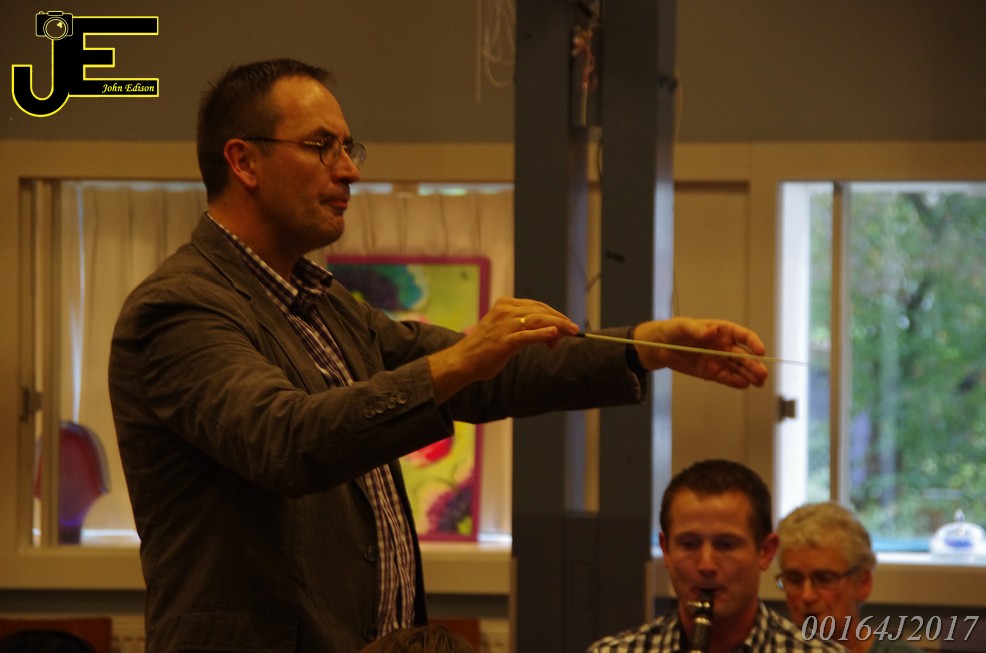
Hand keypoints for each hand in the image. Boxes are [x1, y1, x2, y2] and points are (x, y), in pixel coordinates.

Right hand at [429, 297, 579, 401]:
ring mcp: (504, 325)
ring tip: (571, 331)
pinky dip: (542, 334)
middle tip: (575, 329)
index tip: (567, 324)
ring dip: (558, 326)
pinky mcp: (504, 341)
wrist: (462, 361)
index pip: (536, 306)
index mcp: (504, 305)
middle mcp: (504, 311)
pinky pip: (526, 335)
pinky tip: (555, 334)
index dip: (554, 314)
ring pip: (537, 321)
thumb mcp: (505, 333)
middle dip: (560, 319)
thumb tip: (552, 333)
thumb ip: (525, 329)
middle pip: (540, 311)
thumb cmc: (484, 349)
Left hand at [632, 318, 768, 388]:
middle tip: (763, 374)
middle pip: (744, 356)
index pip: (744, 336)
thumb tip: (711, 332)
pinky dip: (735, 382)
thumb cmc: (674, 331)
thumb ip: (696, 329)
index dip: (754, 343)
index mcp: (723, 330)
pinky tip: (744, 385)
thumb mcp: (682, 326)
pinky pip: (726, 378)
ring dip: (750, 375)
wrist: (661, 346)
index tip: (760, 352)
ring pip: (739, 369)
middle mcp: (725, 346)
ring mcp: (719, 360)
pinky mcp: (712, 373)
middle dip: (755, 365)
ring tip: (759, 383)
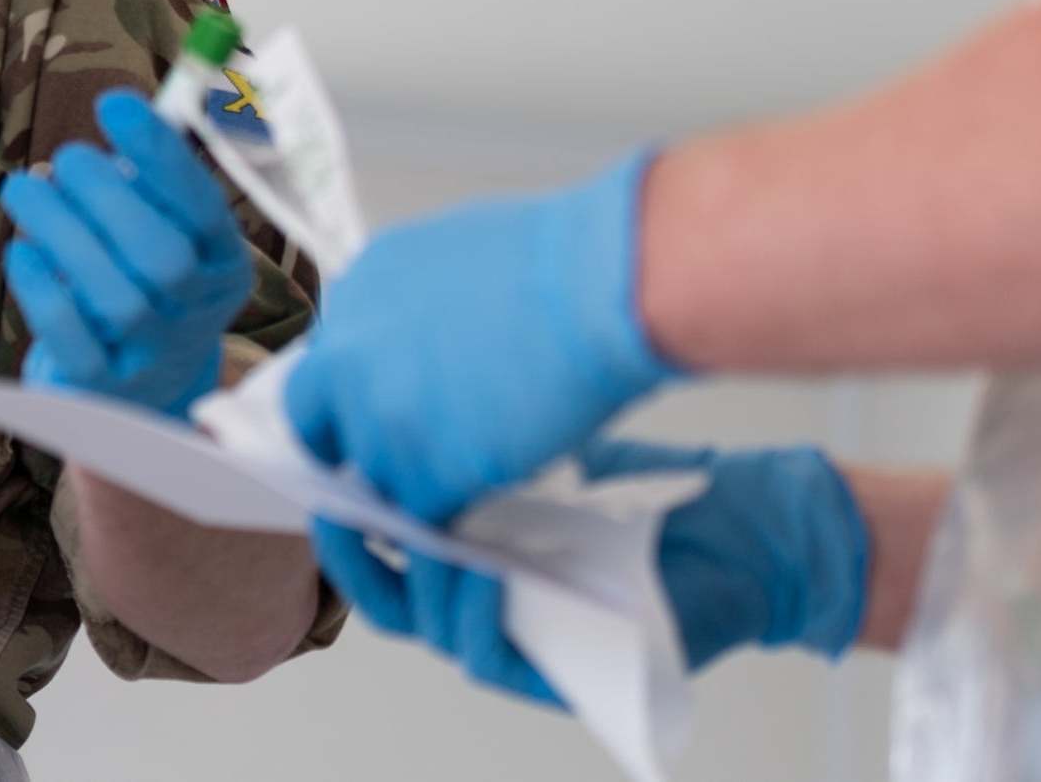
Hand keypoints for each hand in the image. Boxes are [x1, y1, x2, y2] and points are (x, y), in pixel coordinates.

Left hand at [0, 90, 253, 416]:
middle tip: (68, 158)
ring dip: (62, 231)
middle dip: (108, 196)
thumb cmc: (143, 278)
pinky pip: (72, 340)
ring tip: (25, 189)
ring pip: (115, 298)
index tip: (114, 103)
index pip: (204, 208)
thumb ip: (150, 179)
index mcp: (221, 264)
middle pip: (163, 259)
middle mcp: (196, 314)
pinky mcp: (98, 386)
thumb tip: (123, 110)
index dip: (161, 156)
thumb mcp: (165, 229)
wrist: (140, 386)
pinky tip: (22, 249)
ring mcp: (150, 356)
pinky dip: (41, 288)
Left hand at [283, 151, 676, 524]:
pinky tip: (498, 476)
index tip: (382, 413)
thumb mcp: (443, 258)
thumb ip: (401, 311)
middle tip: (412, 457)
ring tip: (479, 455)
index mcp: (354, 296)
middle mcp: (348, 358)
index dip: (350, 401)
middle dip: (360, 450)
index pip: (318, 370)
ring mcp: (382, 418)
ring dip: (421, 480)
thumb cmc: (549, 259)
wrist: (596, 284)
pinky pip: (427, 513)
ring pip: (379, 480)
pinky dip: (459, 505)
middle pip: (322, 433)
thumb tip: (403, 342)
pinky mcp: (426, 470)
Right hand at [303, 438, 870, 702]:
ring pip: (424, 621)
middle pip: (380, 581)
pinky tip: (479, 577)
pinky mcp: (548, 669)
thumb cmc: (636, 484)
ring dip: (413, 580)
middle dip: (350, 550)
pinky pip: (486, 657)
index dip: (335, 503)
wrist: (732, 534)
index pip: (372, 527)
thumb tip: (386, 371)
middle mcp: (470, 586)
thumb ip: (461, 417)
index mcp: (457, 532)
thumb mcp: (532, 433)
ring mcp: (505, 628)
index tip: (308, 466)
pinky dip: (472, 618)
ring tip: (421, 537)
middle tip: (340, 515)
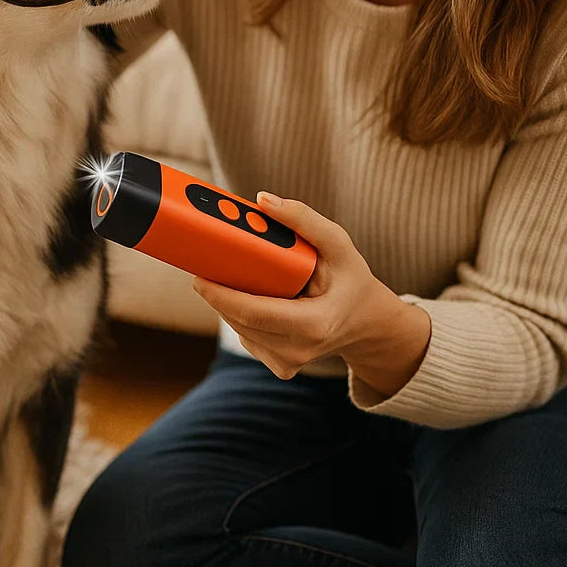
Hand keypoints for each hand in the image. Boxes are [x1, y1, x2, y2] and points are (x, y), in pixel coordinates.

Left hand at [192, 192, 391, 379]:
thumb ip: (304, 220)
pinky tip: (251, 296)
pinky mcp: (279, 365)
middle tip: (205, 265)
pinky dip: (241, 315)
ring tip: (232, 276)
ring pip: (239, 330)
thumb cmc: (351, 280)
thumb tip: (263, 201)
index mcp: (315, 325)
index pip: (254, 314)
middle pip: (240, 322)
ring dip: (227, 304)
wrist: (366, 322)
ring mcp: (288, 363)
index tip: (199, 276)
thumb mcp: (339, 244)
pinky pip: (247, 337)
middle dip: (218, 294)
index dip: (221, 296)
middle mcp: (299, 351)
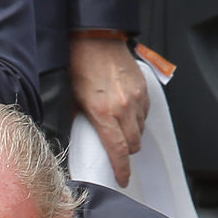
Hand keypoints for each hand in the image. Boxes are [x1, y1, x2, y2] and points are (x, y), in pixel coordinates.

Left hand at [69, 38, 149, 187]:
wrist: (97, 37)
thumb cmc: (80, 65)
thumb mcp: (72, 99)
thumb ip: (78, 122)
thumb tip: (77, 139)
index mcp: (103, 114)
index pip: (118, 151)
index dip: (122, 170)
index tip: (123, 179)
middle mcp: (123, 107)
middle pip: (133, 144)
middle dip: (126, 153)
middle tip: (118, 153)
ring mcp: (136, 97)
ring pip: (141, 129)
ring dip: (132, 134)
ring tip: (120, 129)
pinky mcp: (143, 87)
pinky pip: (145, 112)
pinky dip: (138, 117)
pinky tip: (126, 112)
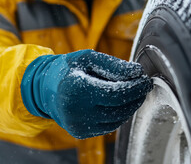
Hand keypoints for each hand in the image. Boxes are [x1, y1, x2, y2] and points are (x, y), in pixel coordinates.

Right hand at [21, 49, 152, 138]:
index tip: (146, 80)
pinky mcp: (80, 133)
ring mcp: (78, 125)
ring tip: (133, 93)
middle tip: (143, 86)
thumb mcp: (88, 58)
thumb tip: (137, 72)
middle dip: (136, 97)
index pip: (117, 93)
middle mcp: (76, 111)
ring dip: (129, 107)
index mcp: (76, 89)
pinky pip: (108, 126)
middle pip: (119, 108)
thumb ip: (113, 64)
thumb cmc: (69, 69)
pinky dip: (118, 115)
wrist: (45, 89)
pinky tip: (119, 103)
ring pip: (117, 120)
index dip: (136, 88)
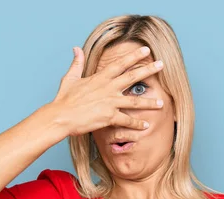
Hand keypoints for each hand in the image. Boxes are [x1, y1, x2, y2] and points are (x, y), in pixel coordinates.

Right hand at [48, 45, 164, 136]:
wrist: (61, 117)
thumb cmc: (64, 99)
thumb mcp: (70, 78)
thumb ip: (77, 63)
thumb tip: (77, 48)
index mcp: (100, 78)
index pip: (120, 64)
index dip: (134, 56)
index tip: (146, 50)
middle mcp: (108, 88)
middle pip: (132, 77)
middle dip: (148, 70)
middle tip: (162, 64)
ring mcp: (109, 102)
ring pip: (134, 101)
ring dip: (149, 102)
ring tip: (161, 102)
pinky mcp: (109, 117)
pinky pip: (127, 120)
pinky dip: (137, 123)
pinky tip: (146, 125)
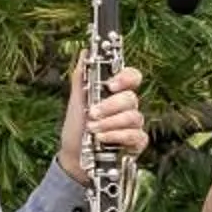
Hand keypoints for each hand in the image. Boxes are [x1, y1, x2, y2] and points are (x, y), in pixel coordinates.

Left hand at [57, 55, 147, 184]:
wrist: (74, 159)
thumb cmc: (77, 129)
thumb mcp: (75, 102)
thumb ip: (81, 77)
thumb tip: (85, 52)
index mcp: (116, 93)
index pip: (132, 77)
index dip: (125, 78)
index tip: (110, 85)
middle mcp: (128, 107)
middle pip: (131, 97)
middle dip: (110, 106)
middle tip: (92, 113)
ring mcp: (134, 125)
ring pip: (133, 116)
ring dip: (110, 123)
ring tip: (93, 130)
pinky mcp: (137, 143)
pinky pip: (135, 135)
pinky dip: (117, 136)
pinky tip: (103, 139)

▬▬▬▬▬▬

# [Task brief]
Given the entries above, transcribe exactly the lines from the one holding "pinky pip: (427, 513)" through the one holding "pinky dip: (241, 315)"; pictures do not belong in the transcription.

# [Result of this exercise]
pinky pip: (427, 513)
ring pip: (379, 480)
pinky dip: (459, 505)
middle pip: (322, 433)
thumb tip: (403, 342)
pinky mcp: (426, 470)
Right hand at [303, 438, 870, 702]:
ring pip: (424, 621)
middle pip: (380, 581)
pinky tip: (479, 577)
pinky mcp: (548, 669)
thumb cmc: (636, 484)
ring dip: (413, 580)
middle dip: (350, 550)
pinky pip: (486, 657)
index dip: (335, 503)
wrist: (732, 534)
index pip: (372, 527)
thumb tip: (386, 371)
middle mcp: (470, 586)
thumb ip: (461, 417)
index mcp: (457, 532)
thumb mcp: (532, 433)
ring mcp: (505, 628)
index tip: (308, 466)
pinky dip: (472, 618)
ring tip: (421, 537)
middle tip: (340, 515)
Hand keypoints for each hand in the image. Boxes are [x1, y1, x2, y2] and points are (x, y), in pixel coordinates.

Left hand at [192, 192, 391, 379]:
thumb ip: (304, 220)
pinky tip: (251, 296)
pinky mcp: (279, 365)
middle tip: (205, 265)
pinky dip: (241, 315)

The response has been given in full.